**EXERCISE REQUIREMENTS**:
a - Render this sentence from the article on opioids and HIV into Spanish: "Heroin and other opioids are often injected."
b - Carry on writing the article on opioids and HIV, beginning right after its final sentence.

Opioid-HIV connection a troubling trend

Drug syringe, amphetamine tablets, and cooked heroin

December 22, 2016 — Opioid abuse has become a major public health problem in the U.S. According to the Centers for Diseases Control (CDC), overdose deaths involving prescription opioids increased to about 19,000 deaths in 2014, more than four times the number in 2000. In 2012, according to the National Institute on Drug Abuse, an estimated 2.1 million people suffered from substance use disorders related to prescription opioid pain relievers, with an estimated 467,000 addicted to heroin.

Heroin and other opioids are often injected. According to Harm Reduction International, HIV prevalence is 28 times higher in people who inject drugs compared with the rest of the population.

On December 1, World AIDS Day, a symposium, “HIV and Opioids: Crisis in Indiana, Boston, and Beyond,” explored that connection. The event sponsored by the Harvard T.H. Chan School of Public Health AIDS Initiative, was moderated by Roger Shapiro, associate professor of immunology and infectious diseases at Harvard Chan School and an infectious disease physician at Beth Israel Deaconess Medical Center in Boston.

“I see a lot of the effects of opioids and HIV in my clinical work in Boston,” said Shapiro. “You can get HIV because someone else’s blood is contaminating the syringe and you can get HCV [Hepatitis C] because of that too.” He frequently sees cases of endocarditis, a bacterial infection of the heart valves, that can also be caused by contaminated syringes.

[Data excerpts]

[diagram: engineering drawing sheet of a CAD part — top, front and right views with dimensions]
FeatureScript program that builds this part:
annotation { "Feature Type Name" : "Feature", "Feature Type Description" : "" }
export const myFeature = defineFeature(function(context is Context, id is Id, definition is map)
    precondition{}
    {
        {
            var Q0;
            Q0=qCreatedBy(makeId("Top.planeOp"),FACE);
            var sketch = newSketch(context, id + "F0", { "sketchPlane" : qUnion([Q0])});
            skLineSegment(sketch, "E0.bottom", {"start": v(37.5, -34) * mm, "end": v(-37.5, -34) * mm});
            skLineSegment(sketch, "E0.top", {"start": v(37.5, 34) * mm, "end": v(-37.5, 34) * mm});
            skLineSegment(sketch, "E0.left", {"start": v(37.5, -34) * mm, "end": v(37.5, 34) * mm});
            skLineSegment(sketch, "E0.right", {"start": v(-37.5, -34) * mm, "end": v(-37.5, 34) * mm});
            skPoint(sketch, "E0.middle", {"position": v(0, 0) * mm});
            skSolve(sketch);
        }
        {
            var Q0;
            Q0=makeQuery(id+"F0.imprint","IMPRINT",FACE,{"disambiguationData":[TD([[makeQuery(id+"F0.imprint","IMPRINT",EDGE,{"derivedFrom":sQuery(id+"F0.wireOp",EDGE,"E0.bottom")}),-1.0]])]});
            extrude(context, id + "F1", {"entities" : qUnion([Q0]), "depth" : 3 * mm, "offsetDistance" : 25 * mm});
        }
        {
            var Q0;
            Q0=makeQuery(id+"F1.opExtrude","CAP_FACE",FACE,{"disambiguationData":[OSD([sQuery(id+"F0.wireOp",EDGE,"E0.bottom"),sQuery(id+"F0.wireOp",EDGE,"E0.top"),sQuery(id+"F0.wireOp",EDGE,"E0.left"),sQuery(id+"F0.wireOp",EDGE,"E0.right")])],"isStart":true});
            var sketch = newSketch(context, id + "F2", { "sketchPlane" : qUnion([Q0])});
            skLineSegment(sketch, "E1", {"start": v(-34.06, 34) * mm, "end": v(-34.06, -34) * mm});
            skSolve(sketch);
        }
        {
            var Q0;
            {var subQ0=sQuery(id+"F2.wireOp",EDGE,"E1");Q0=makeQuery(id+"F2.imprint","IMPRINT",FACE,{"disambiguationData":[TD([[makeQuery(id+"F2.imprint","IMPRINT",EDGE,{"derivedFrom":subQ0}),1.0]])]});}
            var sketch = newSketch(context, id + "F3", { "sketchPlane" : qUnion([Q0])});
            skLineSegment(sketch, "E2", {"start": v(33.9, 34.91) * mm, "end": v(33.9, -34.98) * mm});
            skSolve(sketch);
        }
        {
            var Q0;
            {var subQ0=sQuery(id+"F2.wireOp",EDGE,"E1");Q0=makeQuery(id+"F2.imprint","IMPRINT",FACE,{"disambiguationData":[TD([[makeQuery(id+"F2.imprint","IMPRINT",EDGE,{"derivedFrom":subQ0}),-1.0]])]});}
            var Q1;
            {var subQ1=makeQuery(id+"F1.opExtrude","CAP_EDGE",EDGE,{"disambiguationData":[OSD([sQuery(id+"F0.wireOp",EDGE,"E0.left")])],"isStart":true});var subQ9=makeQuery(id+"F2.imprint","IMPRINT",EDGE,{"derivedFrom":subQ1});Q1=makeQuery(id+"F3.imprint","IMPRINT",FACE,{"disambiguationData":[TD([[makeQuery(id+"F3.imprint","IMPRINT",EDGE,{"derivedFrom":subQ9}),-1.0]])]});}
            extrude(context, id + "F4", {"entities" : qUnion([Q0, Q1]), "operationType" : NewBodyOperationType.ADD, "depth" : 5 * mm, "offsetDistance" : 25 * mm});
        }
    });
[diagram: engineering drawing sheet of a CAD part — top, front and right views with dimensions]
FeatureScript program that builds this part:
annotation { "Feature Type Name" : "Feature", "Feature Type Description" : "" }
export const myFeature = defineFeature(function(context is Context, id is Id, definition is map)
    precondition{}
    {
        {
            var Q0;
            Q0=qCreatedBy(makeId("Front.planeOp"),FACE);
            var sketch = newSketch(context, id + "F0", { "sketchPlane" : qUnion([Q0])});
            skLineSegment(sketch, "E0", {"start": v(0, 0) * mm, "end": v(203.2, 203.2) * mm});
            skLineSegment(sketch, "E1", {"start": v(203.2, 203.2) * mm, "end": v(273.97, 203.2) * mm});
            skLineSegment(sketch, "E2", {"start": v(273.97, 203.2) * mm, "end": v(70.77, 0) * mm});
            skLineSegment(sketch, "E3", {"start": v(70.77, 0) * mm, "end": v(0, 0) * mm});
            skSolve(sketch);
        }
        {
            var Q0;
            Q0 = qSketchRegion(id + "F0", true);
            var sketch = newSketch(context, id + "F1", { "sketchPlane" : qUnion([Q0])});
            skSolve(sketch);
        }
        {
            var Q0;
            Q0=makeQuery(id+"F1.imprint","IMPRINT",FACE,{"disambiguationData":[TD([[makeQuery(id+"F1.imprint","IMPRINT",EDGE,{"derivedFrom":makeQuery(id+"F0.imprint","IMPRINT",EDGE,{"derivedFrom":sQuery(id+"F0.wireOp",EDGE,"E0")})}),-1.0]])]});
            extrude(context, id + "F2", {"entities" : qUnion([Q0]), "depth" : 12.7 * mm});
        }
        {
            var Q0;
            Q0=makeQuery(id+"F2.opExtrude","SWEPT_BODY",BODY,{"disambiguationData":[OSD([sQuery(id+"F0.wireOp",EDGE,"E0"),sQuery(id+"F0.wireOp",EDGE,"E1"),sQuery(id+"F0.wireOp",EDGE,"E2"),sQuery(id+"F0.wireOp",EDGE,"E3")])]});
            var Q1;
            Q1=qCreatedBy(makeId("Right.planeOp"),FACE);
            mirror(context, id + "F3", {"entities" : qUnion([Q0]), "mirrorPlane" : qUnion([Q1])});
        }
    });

**RESULTS FOR EACH TASK**:
a - La heroína y otros opioides a menudo se inyectan.

b -
In 2015, experts were caught off guard when an HIV epidemic exploded in the rural Indiana town of Austin, which had a population of just over 4,000. Speaker John T. Brooks, who heads the CDC’s Epidemiology Research Team in the Division of HIV/AIDS Prevention, explained that prescription painkillers were being ground up and injected, often with shared needles, an easy route for HIV transmission.

Austin is in Scott County, which in addition to high unemployment and poverty, has the lowest life expectancy in Indiana. According to Brooks, as of February 2016, 188 cases of HIV were reported in the county, an HIV prevalence of 4.6 %. Eighty percent of the cases were in Austin.

“I think this is unprecedented, at least in the continental United States, to have such a concentrated outbreak of HIV infections. We know, having examined the virus and some of its aspects, that all of these infections were related and that they occurred very quickly,” said Brooks.

HIV treatment services, almost non-existent in Austin at the time of the outbreak, were put in place, along with interventions to reduce the risk of infection from unsafe injection of drugs, such as syringe service programs, opioid substitution therapy (OST), and other drug-dependence treatment.

Brooks outlined how, due to unsafe injection-drug use, a growing, predominantly rural population in the U.S. is becoming vulnerable to HIV, as well as hepatitis B and C infections. The threat of another HIV outbreak looms, not only in the U.S. but in other countries as well, as the makers of prescription opioids, such as OxyContin expand their sales and marketing across the globe.

Lisa Messersmith, associate professor of global health at Boston University School of Public Health, has conducted HIV/AIDS research in Vietnam, Ghana, and elsewhere. She reminded the audience that, according to the United Nations Office on Drugs and Crime, one in ten of new HIV infections worldwide are in people who inject drugs (PWID). It’s estimated that there are 12 million people who inject drugs worldwide; around 1.6 million are thought to be living with HIV.

Presenting a local perspective, Alexander Walley, associate professor of medicine at Boston University School of Medicine and medical director for the Massachusetts Department of Public Health’s Opioid Overdose Prevention Pilot Program, spoke about efforts to address the opioid crisis in Massachusetts, where 1,379 people died of an overdose last year. Overdose is the leading cause of death in HIV-infected PWIDs.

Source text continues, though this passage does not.